====== EXTRACTED RECORDS

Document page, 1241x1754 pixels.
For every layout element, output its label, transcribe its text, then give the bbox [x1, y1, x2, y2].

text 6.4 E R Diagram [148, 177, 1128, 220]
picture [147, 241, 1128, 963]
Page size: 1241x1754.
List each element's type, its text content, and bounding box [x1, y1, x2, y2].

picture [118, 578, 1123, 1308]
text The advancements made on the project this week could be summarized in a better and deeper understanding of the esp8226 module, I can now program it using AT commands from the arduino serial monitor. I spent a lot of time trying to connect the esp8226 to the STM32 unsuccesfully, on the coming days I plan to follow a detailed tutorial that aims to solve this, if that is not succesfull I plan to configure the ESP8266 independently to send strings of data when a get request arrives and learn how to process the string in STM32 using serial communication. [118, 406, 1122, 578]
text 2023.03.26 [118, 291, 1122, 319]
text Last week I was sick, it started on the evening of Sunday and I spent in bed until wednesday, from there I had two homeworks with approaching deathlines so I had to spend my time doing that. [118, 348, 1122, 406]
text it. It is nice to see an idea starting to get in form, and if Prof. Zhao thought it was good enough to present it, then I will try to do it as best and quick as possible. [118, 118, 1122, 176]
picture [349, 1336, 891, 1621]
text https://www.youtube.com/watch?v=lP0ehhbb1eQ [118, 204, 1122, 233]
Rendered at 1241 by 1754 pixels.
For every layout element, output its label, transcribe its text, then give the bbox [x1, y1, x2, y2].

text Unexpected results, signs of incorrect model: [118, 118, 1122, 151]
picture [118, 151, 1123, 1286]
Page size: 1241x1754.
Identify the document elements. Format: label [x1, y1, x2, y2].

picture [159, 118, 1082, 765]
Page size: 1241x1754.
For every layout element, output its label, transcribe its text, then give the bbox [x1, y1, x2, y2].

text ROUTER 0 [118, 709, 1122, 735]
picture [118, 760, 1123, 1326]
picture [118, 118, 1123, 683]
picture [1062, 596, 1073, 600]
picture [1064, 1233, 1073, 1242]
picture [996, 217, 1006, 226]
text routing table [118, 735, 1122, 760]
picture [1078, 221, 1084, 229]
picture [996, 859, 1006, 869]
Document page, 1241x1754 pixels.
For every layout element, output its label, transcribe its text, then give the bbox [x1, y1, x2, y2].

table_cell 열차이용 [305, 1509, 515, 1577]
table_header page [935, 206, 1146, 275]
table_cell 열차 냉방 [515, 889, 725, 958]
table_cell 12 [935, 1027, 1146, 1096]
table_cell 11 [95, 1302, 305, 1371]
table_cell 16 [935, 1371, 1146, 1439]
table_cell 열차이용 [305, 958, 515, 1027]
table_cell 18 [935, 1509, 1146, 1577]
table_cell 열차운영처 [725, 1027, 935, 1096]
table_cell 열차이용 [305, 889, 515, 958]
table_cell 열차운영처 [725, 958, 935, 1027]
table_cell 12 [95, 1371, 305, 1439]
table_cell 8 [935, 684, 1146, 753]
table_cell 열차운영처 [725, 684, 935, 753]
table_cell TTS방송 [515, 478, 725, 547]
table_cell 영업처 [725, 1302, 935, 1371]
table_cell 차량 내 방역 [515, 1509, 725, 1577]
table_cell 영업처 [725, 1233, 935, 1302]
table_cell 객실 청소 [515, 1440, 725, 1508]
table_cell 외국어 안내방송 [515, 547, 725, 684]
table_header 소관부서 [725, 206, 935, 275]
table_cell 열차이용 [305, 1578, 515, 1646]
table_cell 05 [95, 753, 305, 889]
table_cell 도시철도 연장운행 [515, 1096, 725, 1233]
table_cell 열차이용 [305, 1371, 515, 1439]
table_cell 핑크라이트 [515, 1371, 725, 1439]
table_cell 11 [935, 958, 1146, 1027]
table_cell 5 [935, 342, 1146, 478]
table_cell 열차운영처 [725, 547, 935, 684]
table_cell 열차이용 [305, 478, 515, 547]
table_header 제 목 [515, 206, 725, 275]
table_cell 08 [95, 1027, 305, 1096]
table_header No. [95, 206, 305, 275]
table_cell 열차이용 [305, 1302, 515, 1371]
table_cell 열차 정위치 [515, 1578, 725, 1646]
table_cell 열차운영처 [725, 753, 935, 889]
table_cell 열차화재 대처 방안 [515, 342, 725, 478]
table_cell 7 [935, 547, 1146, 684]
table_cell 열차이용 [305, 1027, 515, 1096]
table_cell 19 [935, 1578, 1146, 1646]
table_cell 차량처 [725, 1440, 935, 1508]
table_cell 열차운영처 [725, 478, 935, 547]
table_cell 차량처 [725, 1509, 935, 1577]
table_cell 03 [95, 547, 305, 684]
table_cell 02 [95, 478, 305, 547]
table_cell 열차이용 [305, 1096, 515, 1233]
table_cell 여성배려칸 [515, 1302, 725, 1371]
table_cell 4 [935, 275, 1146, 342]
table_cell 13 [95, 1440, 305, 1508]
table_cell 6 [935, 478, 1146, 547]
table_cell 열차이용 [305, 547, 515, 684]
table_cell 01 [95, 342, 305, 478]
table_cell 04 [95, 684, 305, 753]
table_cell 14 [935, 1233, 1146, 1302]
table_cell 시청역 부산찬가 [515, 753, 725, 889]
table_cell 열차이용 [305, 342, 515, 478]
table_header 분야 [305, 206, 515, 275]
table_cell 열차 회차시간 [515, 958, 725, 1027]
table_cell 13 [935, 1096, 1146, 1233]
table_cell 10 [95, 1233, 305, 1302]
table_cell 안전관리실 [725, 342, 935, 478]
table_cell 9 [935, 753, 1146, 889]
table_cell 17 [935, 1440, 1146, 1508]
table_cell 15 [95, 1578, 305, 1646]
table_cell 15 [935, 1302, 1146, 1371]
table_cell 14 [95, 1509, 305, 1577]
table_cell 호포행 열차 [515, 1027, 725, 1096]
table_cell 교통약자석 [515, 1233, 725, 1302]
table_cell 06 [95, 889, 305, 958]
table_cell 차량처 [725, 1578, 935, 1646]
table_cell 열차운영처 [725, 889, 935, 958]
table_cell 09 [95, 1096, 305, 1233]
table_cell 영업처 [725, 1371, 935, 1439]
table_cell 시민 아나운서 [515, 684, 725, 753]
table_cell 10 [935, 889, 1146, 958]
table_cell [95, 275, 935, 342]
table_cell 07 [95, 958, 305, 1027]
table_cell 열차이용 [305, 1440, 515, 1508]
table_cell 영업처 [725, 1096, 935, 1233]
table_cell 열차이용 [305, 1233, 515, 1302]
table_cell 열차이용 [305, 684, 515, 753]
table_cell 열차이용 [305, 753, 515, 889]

============

OBJECTIVE
Reproduce the records starting at the very first line and ending at the line containing "picture [147, 241, 1128, 963]", with that line included.

RESPONSE TO THIS TASK
Document page, 1241x1754 pixels.
For every layout element, output its label, transcribe its text, then give the bbox [x1, y1, x2, y2].

text 6.4 E R Diagram [148, 177, 1128, 220]
picture [147, 241, 1128, 963]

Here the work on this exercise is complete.